Mechanical Soup

1 minute read

Updated:

There’s a python library call MechanicalSoup. It glues together BeautifulSoup and Requests, to allow for automating parsing and submitting of forms.

What does it do

Requests deals with HTTP requests, which is stateless. BeautifulSoup parses html pages. If you need to emulate a user that is submitting form information and progressing through a web session, you’ll end up writing MechanicalSoup.

It adds state (missing from requests) and helpers for form handling (specialized use of beautifulsoup).

Why not use Selenium

Selenium is a web driver, which means it controls a real web browser. This makes all the browser implementation quirks are preserved. Selenium is simply clicking on behalf of the user. Spinning up and controlling a web browser process is very expensive.

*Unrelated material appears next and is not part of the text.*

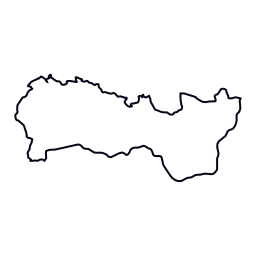 an SVG outline of Košický
{"feature_id": "SVK-1057", "entity_name": "Košický", "entity_type": "Region", "adm_level": 1, "iso_a3": "SVK", "parent_name": "Slovakia", "parent_adm1": "", "projection": "orthographic", "projection_center": [21.122, 48.674], "detail": "fine", "context": "isolated", "style": "outline", "palette": "ink", "viewbox_px": 256, "rotation_deg": 0, "n_neighbors": 0, "source": "natural_earth", "source_scale": "10m", "svg_char_len": 5435}
<svg xmlns="http://www.w3.org/2000/svg" viewBox="0 0 256 256"><path d="M240.6,98.5L240.4,98.7L239.8,100.7L239.7,101.9L240.0,103.2L240.3,108.4L240.1,109.5L239.4,111.3L238.5,112.6L237.5,113.4L236.8,114.4L236.5,116.5L236.7,119.9L236.1,123.2L234.9,126.1L233.2,128.4L232.0,129.2L229.3,130.1L228.0,131.0L227.2,132.1L226.2,134.6L225.6,135.8L218.9,141.3L217.4,143.9L217.2,147.1L218.5,153.4L218.2,155.8L217.1,158.4L217.1,169.6L215.2,172.2L213.4,173.7L211.5,174.2L205.3,173.7L203.4,173.8L201.5,174.5L196.1,174.9L194.6,175.5L191.4,177.3L187.0,178.0L181.6,180.9L178.5,181.2L175.2,180.1L172.4,178.1L170.0,175.2L164.1,166.3L163.2,164.6L161.8,158.2L160.9,156.4L159.2,156.0L155.3,156.1L153.7,155.3L153.0,154.2L152.0,151.2L151.3,149.9L150.5,149.1L148.6,148.4L145.1,146.3L143.6,145.8L138.2,147.6L134.7,147.6L133.0,148.0L131.0,149.2L130.1,150.7L129.5,152.3L128.3,154.1L126.8,155.0L125.6,154.4L124.3,153.4L122.4,152.5L119.0,153.3L111.0,157.2L108.4,156.6L106.3,154.5L103.4,153.2L100.4,152.6L97.8,152.8L94.1,152.5L88.5,149.0L85.2,148.7L83.7,148.3L80.7,145.4L79.1,144.6L77.4,144.6L55.5,149.5L49.1,149.9L46.1,151.1L46.0,152.3L45.9,153.6L46.1,156.3L46.1,156.8L46.2,157.4L46.1,158.0L46.0,158.5L44.6,160.6L44.4,160.8L42.6,159.5L40.3,159.5L39.6,159.8L37.8,160.7L36.9,160.8L35.3,160.5L30.9,160.9L30.4,160.8L30.4,160.6L30.5,160.4L30.6,160.1L30.8,159.8L30.9,159.6L30.7,159.3L28.9,158.1L28.4,157.6L28.1,157.1L28.2,156.7L28.2,156.3L28.2,155.9L28.1,155.4L27.8,154.7L27.7,154.2L27.6,153.5L27.8,152.5L28.1,151.8L28.5,151.0L29.1,150.1L29.4,149.5L30.2,145.8L30.4,144.9L30.7,144.4L31.0,143.9L31.2,143.5L31.4,143.1L31.6,142.6L32.0,140.6L32.3,139.5L32.3,139.3L32.1,139.1L31.2,138.7L30.3,138.3L29.9,138.1L28.8,138.0L28.1,137.7L27.2,137.2L26.8,136.9L26.6,136.6L26.6,136.2L26.6,135.9L26.7,135.6L26.8,135.3L26.2,132.5L24.1,126.2L23.5,125.0L18.3,120.6L18.1,120.4L16.9,120.2L16.1,119.4L15.7,118.4L15.4,116.5L15.4,115.6L15.4,114.9L15.7,114.5L16.0,114.1L16.6,113.6L17.1,113.0L17.5,112.3L17.5,111.5L17.2,109.9L17.2,108.7L17.3,107.2L17.4,106.8L17.4,106.3L17.3,105.6L17.8,104.7L22.7,97.4L25.1,96.8L26.6,95.3L27.8,92.3L28.5,91.3L29.1,90.7L32.2,88.8L30.7,86.8L29.4,86.4L28.2,86.2L27.9,85.8L28.0,85.5L29.2,84.4L30.5,82.6L31.0,82.1L32.4,81.2L36.9,79.2L37.6,78.6L37.9,78.5L38.2,78.4L38.4,78.6L38.7,78.5L39.2,78.3L40.8,76.7L41.2,76.5L41.5,76.6L41.7,76.9L41.8,77.0L42.6,77.2L44.9,78.8L46.4,81.2L46.8,81.6L47.0,81.7L46.9,81.4L46.7,81.3L46.5,81.0L46.3,80.6L46.2,79.8L46.1,79.5L46.2,79.2L46.5,79.1L48.9,78.3L49.3,78.1L49.2,77.8L48.7,76.8L48.8,76.3L49.1,75.8L49.9,75.0L50.4,74.8L50.9,75.1L51.0,75.5L50.8,76.6L51.0,77.1L51.5,77.6L54.2,79.7L56.7,81.2L58.8,81.4L59.7,81.6L60.2,81.9L60.4,82.3L61.6,84.4L62.3,84.7L63.4,84.8L64.7,84.6L65.8,84.1L66.2,83.9L66.5,83.6L67.0,83.1L67.1,82.9L67.0,82.7L66.8,82.1L66.7,81.8L66.7,81.6L66.8,81.4L67.3,81.2L67.9,81.0L69.8,80.9L76.2,82.0L76.6,81.9L76.7,81.7L76.8,81.6L76.6,81.4L76.1,81.0L75.9,80.8L75.8,80.7L75.8,80.4L75.8,80.0L76.0,79.4L76.0,78.9L76.0,78.6L75.7,78.0L75.7,77.7L75.8,77.3L76.1,77.2L77.2,77.5L79.6,78.6L81.2,79.0L81.8,79.3L81.9,79.6L81.4,80.1L81.5,80.4L81.8,80.8L83.0,81.4L83.6,81.6L84.1,81.6L87.3,80.9L89.4,82.7L91.5,83.1L94.4,85.0L94.8,85.1L95.0,84.9L95.1,84.7L95.4,84.5L96.0,84.3L97.4,84.1L98.0,84.1L98.4,84.3L98.7,85.2L98.7,85.6L98.7,85.9L98.7,86.3L98.9,87.1L99.4,87.8L101.1,89.4L101.4,89.8L101.4,90.1L101.5,90.5L101.7,91.0L102.3,91.9L102.7,92.3L103.1,92.4L103.5,92.3L103.8,92.2L105.2,92.1L109.1,93.4L111.1,93.6L111.6,93.6L113.4,93.0L113.9,93.0L114.3,93.2L114.6,93.4L115.1,93.7L115.5,94.0L115.8,94.3L116.0,94.6L116.3,95.1L116.8,95.6L117.7,96.5L118.3,96.7L120.4,96.3L121.9,96.9L122.9,96.9L123.6,97.2L124.3,97.8L124.9,97.9L125.4,97.9L126.1,97.6L126.4,97.7L126.5,97.8L126.5,98.1L126.7,98.7L126.7,98.9L126.5,99.1L125.9,99.7L125.7,100.0L125.6,100.3L125.0,101.1L124.8,101.4L124.7,101.7L124.7,102.1L124.7,102.4L125.9,104.2L127.7,106.0L128.9,106.5L130.1,106.7L131.5,106.5L131.8,106.4L131.9,106.2L131.7,105.9L131.2,105.5L131.0,105.3L130.9,105.0L130.9,104.7L131.0,104.3L131.2,104.0L131.4,103.7L131.8,103.6L132.3,103.5L133.8,103.5L134.3,103.4L135.5,102.9L137.1,102.7L137.5,102.6L137.8,102.4L138.2,102.1L138.5,101.4L138.8,100.3L139.0,98.3L139.0,97.8L138.9,97.4L138.5,96.8L138.7,96.5L139.0,96.2L140.0,95.9L140.5,95.9L140.9,96.0L141.6,96.6L142.0,97.1L142.3,97.2L142.5,96.9L142.6,96.3L142.7,95.1L142.9,94.8L143.1,94.8L143.2,95.2L143.3,95.6L143.5,96.1L144.0,96.6L145.3,97.3L146.1,97.4L146.9,97.2L147.4,96.9L147.6,96.6L149.1,95.9L150.3,98.9L150.4,99.6L150.6,101.2L150.9,102.1L151.5,103.3L152.0,104.1L155.0,109.5L161.5,112.0L164.1,112.4L165.9,112.3L166.8,112.4L167.5,112.7L169.5,114.2L170.6,114.5L171.6,114.6L172.4,114.5L173.0,114.3L173.4,114.0L173.6,113.8L173.8,113.5L173.9,113.0L174.0,112.8L174.7,112.5L177.1,112.0L178.7,110.5L180.7,109.8L181.3,109.4L181.7,109.0L182.0,108.1L182.1,107.4L182.1,106.9L181.9,106.2L181.4,104.9L181.2,104.4L181.2,104.0L181.2,103.0L181.1,102.7L180.7,101.1L180.6,100.5L180.6,98.4L180.5,98.0L180.5,97.7L180.4,97.4L180.5,93.4L184.3,93.5L194.3,96.6L195.7,97.3L196.3,97.7L196.5,97.9L196.5,98.2L197.1,98.7L201.8,101.5L204.0,102.0L205.9,102.1L209.0,101.5L214.9,101.3L215.3,101.2L215.5,101.1L215.6,100.6L215.6,99.9L215.3,98.4L214.8,96.9L214.7,96.6L214.7,96.2L214.7,95.9L215.1,95.4L215.4,95.1L217.6,94.2L221.3,88.9L224.1,88.8L225.9,89.8L226.2,90.4L226.3,91.0L226.4,91.6L226.6,92.3L228.2,96.1L228.3,97.1L228.4,97.9L228.8,98.2L229.3,98.4L232.7,98.2L235.3,97.3L235.8,97.3L240.6,98.4L240.6,98.5Z" fill="none" stroke="#020617" stroke-width="2"/></svg>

MechanicalSoup is a lightweight Selenium stand-in. It’s stitches together web requests and only speaks HTTP. So you clearly will not have Javascript or CSS or whatever quirks come with a full-browser instance.

When to use

Only use this package if you are submitting forms. It’s a very special-purpose, abstraction on top of beautiful soup. But submitting forms is a common operation for web pages.

If you need to do anything else, you’ll end up fallback to the underlying beautifulsoup API.

If the site relies on Javascript or CSS or other quirks, then you must use Selenium and pay the cost of complete page rendering.